PharmaCyte’s Chief Executive Officer, Kenneth L. Waggoner, explained, “As part of the Investigational New Drug Application process in preparation for our planned clinical trial in LAPC, the FDA requested data in a large animal, such as a pig, which allows for assessment of safety and distribution of CypCaps™ following infusion using the clinical route of application, devices, and procedures.
“The study will be conducted in two phases. The first phase, which began today, is a short pilot study in two pigs. The objective of this pilot study is to assess microcatheter-based delivery of CypCaps in the pancreatic arterial system. Volume of dose, number of CypCaps, and treatment location will be evaluated using imaging and histology. Also, the CypCaps used in the study will contain radiopaque microspheres, which will be evaluated to track the movement of the CypCaps.

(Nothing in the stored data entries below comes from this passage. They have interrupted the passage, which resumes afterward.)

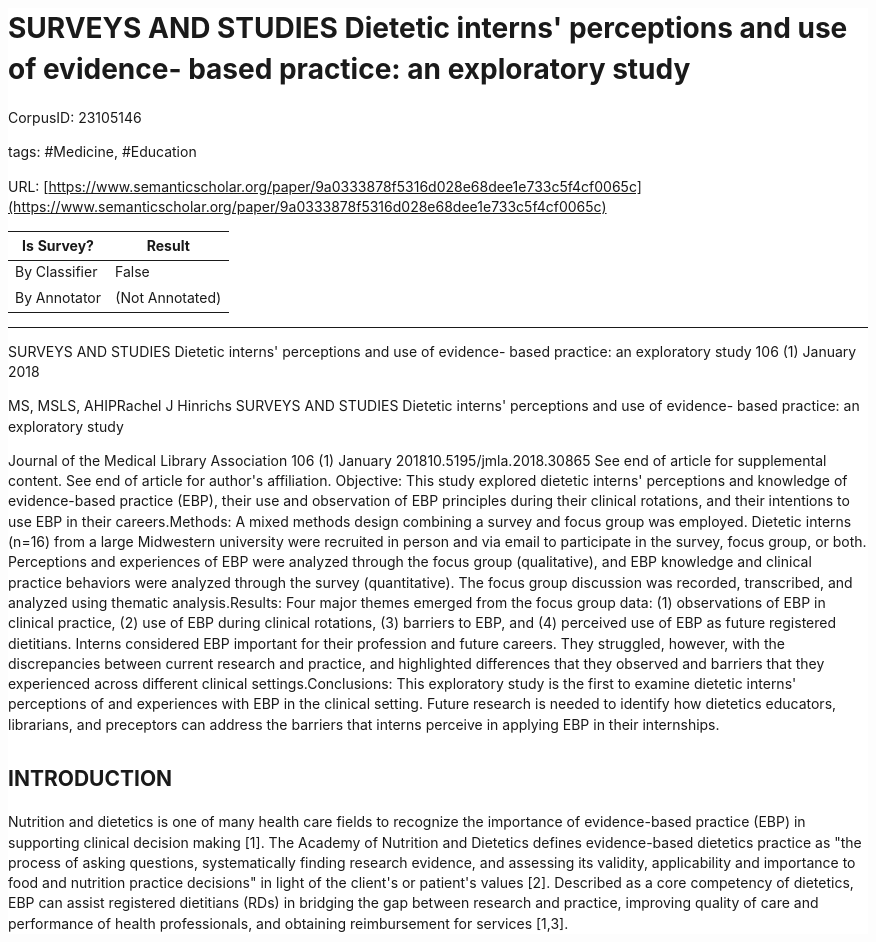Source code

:# SURVEYS AND STUDIES Dietetic interns' perceptions and use of evidence- based practice: an exploratory study

CorpusID: 23105146
 
tags: #Medicine, #Education

URL: [https://www.semanticscholar.org/paper/9a0333878f5316d028e68dee1e733c5f4cf0065c](https://www.semanticscholar.org/paper/9a0333878f5316d028e68dee1e733c5f4cf0065c)
 
| Is Survey?        | Result          |
| ----------------- | --------------- |
| By Classifier     | False |
| By Annotator      | (Not Annotated) |

---

SURVEYS AND STUDIES Dietetic interns' perceptions and use of evidence- based practice: an exploratory study
106 (1) January 2018

MS, MSLS, AHIPRachel J Hinrichs 
SURVEYS AND STUDIES Dietetic interns' perceptions and use of evidence- based practice: an exploratory study

Journal of the Medical Library Association
106 (1) January 201810.5195/jmla.2018.30865 See end of article for supplemental content. See end of article for author's affiliation.
Objective: This study explored dietetic interns' perceptions and knowledge of evidence-based practice (EBP), their use and observation of EBP principles during their clinical rotations, and their intentions to use EBP in their careers.Methods: A mixed methods design combining a survey and focus group was employed. Dietetic interns (n=16) from a large Midwestern university were recruited in person and via email to participate in the survey, focus group, or both. Perceptions and experiences of EBP were analyzed through the focus group (qualitative), and EBP knowledge and clinical practice behaviors were analyzed through the survey (quantitative). The focus group discussion was recorded, transcribed, and analyzed using thematic analysis.Results: Four major themes emerged from the focus group data: (1) observations of EBP in clinical practice, (2) use of EBP during clinical rotations, (3) barriers to EBP, and (4) perceived use of EBP as future registered dietitians. Interns considered EBP important for their profession and future careers. They struggled, however, with the discrepancies between current research and practice, and highlighted differences that they observed and barriers that they experienced across different clinical settings.Conclusions: This exploratory study is the first to examine dietetic interns' perceptions of and experiences with EBP in the clinical setting. Future research is needed to identify how dietetics educators, librarians, and preceptors can address the barriers that interns perceive in applying EBP in their internships.

## INTRODUCTION

Nutrition and dietetics is one of many health care fields to recognize the importance of evidence-based practice (EBP) in supporting clinical decision making [1]. The Academy of Nutrition and Dietetics defines evidence-based dietetics practice as "the process of asking questions, systematically finding research evidence, and assessing its validity, applicability and importance to food and nutrition practice decisions" in light of the client's or patient's values [2]. Described as a core competency of dietetics, EBP can assist registered dietitians (RDs) in bridging the gap between research and practice, improving quality of care and performance of health professionals, and obtaining reimbursement for services [1,3].
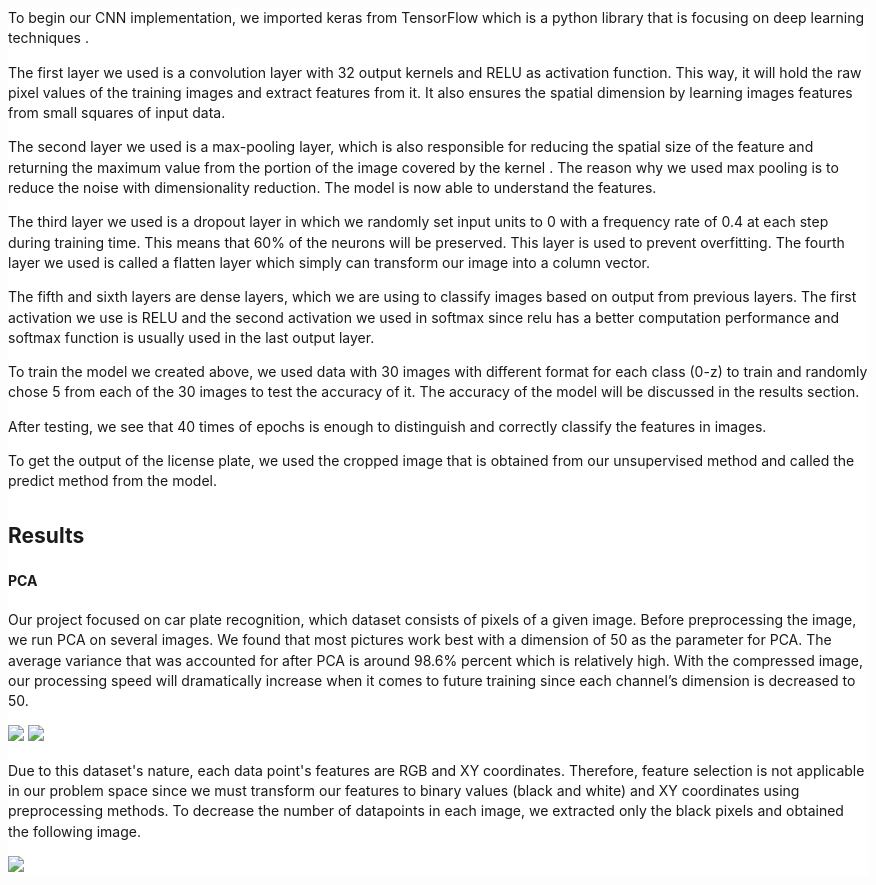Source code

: To begin our CNN implementation, we imported keras from TensorFlow which is a python library that is focusing on deep learning techniques .

The first layer we used is a convolution layer with 32 output kernels and RELU as activation function. This way, it will hold the raw pixel values of the training images and extract features from it. It also ensures the spatial dimension by learning images features from small squares of input data.

The second layer we used is a max-pooling layer, which is also responsible for reducing the spatial size of the feature and returning the maximum value from the portion of the image covered by the kernel . The reason why we used max pooling is to reduce the noise with dimensionality reduction. The model is now able to understand the features.

The third layer we used is a dropout layer in which we randomly set input units to 0 with a frequency rate of 0.4 at each step during training time. This means that 60% of the neurons will be preserved. This layer is used to prevent overfitting. The fourth layer we used is called a flatten layer which simply can transform our image into a column vector.

The fifth and sixth layers are dense layers, which we are using to classify images based on output from previous layers. The first activation we use is RELU and the second activation we used in softmax since relu has a better computation performance and softmax function is usually used in the last output layer.

To train the model we created above, we used data with 30 images with different format for each class (0-z) to train and randomly chose 5 from each of the 30 images to test the accuracy of it. The accuracy of the model will be discussed in the results section.

After testing, we see that 40 times of epochs is enough to distinguish and correctly classify the features in images.

To get the output of the license plate, we used the cropped image that is obtained from our unsupervised method and called the predict method from the model.

## Results


#### PCA 

Our project focused on car plate recognition, which dataset consists of pixels of a given image. Before preprocessing the image, we run PCA on several images. We found that most pictures work best with a dimension of 50 as the parameter for PCA. The average variance that was accounted for after PCA is around 98.6% percent which is relatively high. With the compressed image, our processing speed will dramatically increase when it comes to future training since each channel’s dimension is decreased to 50.

<img src = "https://github.com/Aaronwork1205/Machine_learning/blob/gh-pages/assets/css/1.png?raw=true">


<img src = "https://github.com/Aaronwork1205/Machine_learning/blob/gh-pages/assets/css/2.png?raw=true">

Due to this dataset's nature, each data point's features are RGB and XY coordinates. Therefore, feature selection is not applicable in our problem space since we must transform our features to binary values (black and white) and XY coordinates using preprocessing methods. To decrease the number of datapoints in each image, we extracted only the black pixels and obtained the following image.

<img src = "https://github.com/Aaronwork1205/Machine_learning/blob/gh-pages/assets/css/3.png?raw=true">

“The data obtained from the pilot study will allow us to finalize the full-scale pig study protocol, which will involve 90 pigs. We will then present the protocol to the FDA in our planned Type A meeting which will provide us an opportunity to interact with the FDA to receive guidance on this and several other outstanding issues relating to the clinical hold. Subject to any FDA-suggested modifications to the protocol, we are fully prepared to carry on with the full-scale study. We feel that this strategy will provide the greatest likelihood for ultimate success.”
The pilot study will involve two 90-pound Yorkshire pigs. They will receive a single intra-arterial injection of 100 CypCaps into the pancreatic arterial system through a microcatheter. Fluoroscopy will be used to qualitatively evaluate parameters such as vascular anatomy, treatment site suitability, and acute deployment characteristics. Over the course of a week, the animals will be clinically observed, given health and incision site checks, and body weight and condition will be scored.
At the conclusion of the clinical phase, whole blood and serum will be analyzed, and tissue will be collected including the pancreas and adjacent areas and CT imaged to evaluate potential spillover of the CypCaps containing radiopaque microspheres. After CT imaging is performed, various tissue sections will be histologically evaluated by a board-certified veterinary pathologist. Light microscopy will be used to examine collected tissues to evaluate for any adverse effects associated with implantation of the CypCaps. Evaluation of pancreatic samples will include the presence of microspheres, necrosis, fibroplasia, fibrosis, inflammation, mineralization/ossification, and evidence of vascular injury. Light microscopy of additional tissues will be reviewed to assess for adverse effects associated with treatment, including thrombosis, necrosis, inflammation, and presence of embolic material.
Both phases of the pig study are being conducted by CBSET, Inc., located in Lexington, Massachusetts.